**Task details**. Using the data below, gather each line that includes the word "strategies".

**Provided entries**.
-------

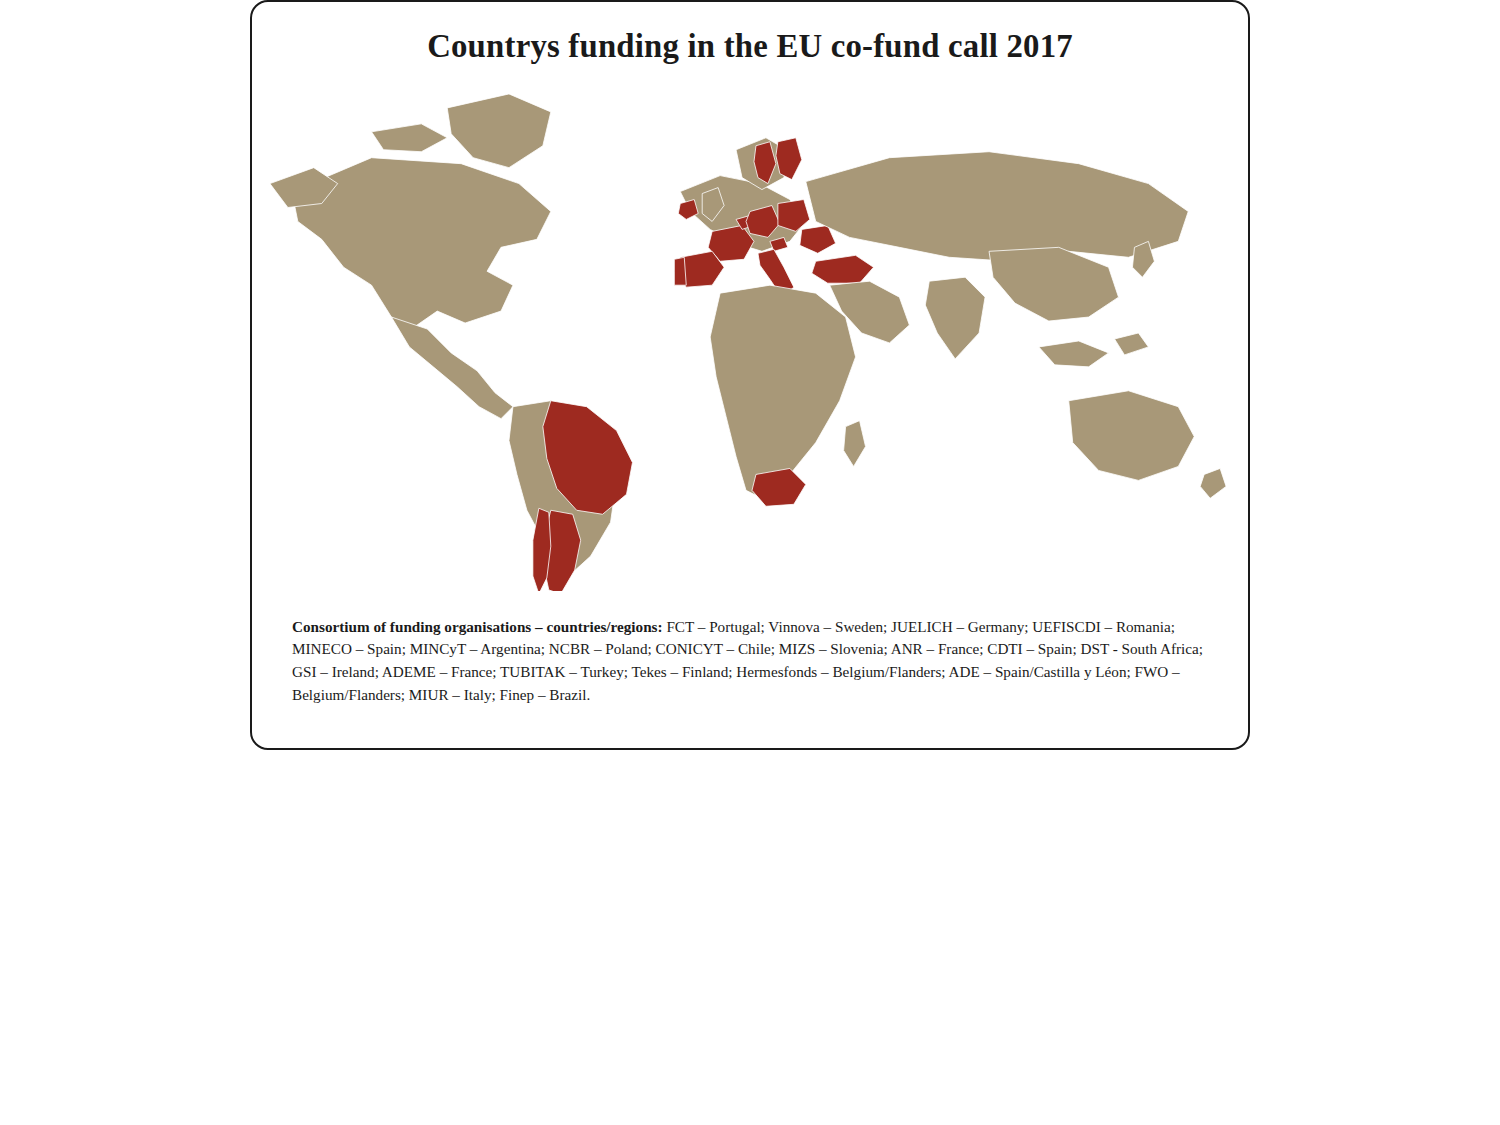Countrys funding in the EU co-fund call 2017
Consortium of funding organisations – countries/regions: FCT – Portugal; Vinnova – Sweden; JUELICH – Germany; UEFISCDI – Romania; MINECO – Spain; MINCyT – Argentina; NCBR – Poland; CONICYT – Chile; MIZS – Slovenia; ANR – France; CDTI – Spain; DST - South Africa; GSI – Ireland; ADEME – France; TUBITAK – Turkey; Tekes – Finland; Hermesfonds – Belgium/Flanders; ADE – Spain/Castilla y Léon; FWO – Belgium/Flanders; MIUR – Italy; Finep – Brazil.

-------

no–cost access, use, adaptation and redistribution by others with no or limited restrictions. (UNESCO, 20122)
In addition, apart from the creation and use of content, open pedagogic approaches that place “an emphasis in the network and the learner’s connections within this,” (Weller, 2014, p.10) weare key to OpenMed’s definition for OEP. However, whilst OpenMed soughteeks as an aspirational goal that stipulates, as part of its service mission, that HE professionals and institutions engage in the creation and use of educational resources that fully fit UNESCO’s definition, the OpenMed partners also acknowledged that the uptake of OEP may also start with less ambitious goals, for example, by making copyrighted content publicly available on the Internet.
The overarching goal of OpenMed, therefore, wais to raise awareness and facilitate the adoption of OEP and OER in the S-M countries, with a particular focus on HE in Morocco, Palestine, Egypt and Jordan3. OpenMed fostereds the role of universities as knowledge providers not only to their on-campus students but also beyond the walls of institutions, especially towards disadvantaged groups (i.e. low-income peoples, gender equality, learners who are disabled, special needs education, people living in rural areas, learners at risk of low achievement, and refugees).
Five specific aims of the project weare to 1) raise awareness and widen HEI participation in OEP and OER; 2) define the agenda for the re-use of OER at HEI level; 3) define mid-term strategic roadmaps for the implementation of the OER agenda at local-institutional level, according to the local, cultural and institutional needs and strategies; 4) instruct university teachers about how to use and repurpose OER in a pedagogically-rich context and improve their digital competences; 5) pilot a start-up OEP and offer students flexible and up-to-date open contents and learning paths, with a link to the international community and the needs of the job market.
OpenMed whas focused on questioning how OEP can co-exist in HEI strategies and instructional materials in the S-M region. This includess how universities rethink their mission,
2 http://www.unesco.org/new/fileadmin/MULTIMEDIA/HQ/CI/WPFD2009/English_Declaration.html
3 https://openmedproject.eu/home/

-------

**Your response**.
Five specific aims of the project weare to 1) raise awareness and widen HEI participation in OEP and OER; 2) define the agenda for the re-use of OER at HEI level; 3) define mid-term strategic roadmaps for the implementation of the OER agenda at local-institutional level, according to the local, cultural and institutional needs and strategies; 4) instruct university teachers about how to use and repurpose OER in a pedagogically-rich context and improve their digital competences; 5) pilot a start-up OEP and offer students flexible and up-to-date open contents and learning paths, with a link to the international community and the needs of the job market.
OpenMed whas focused on questioning how OEP can co-exist in HEI strategies and instructional materials in the S-M region. This includess how universities rethink their mission,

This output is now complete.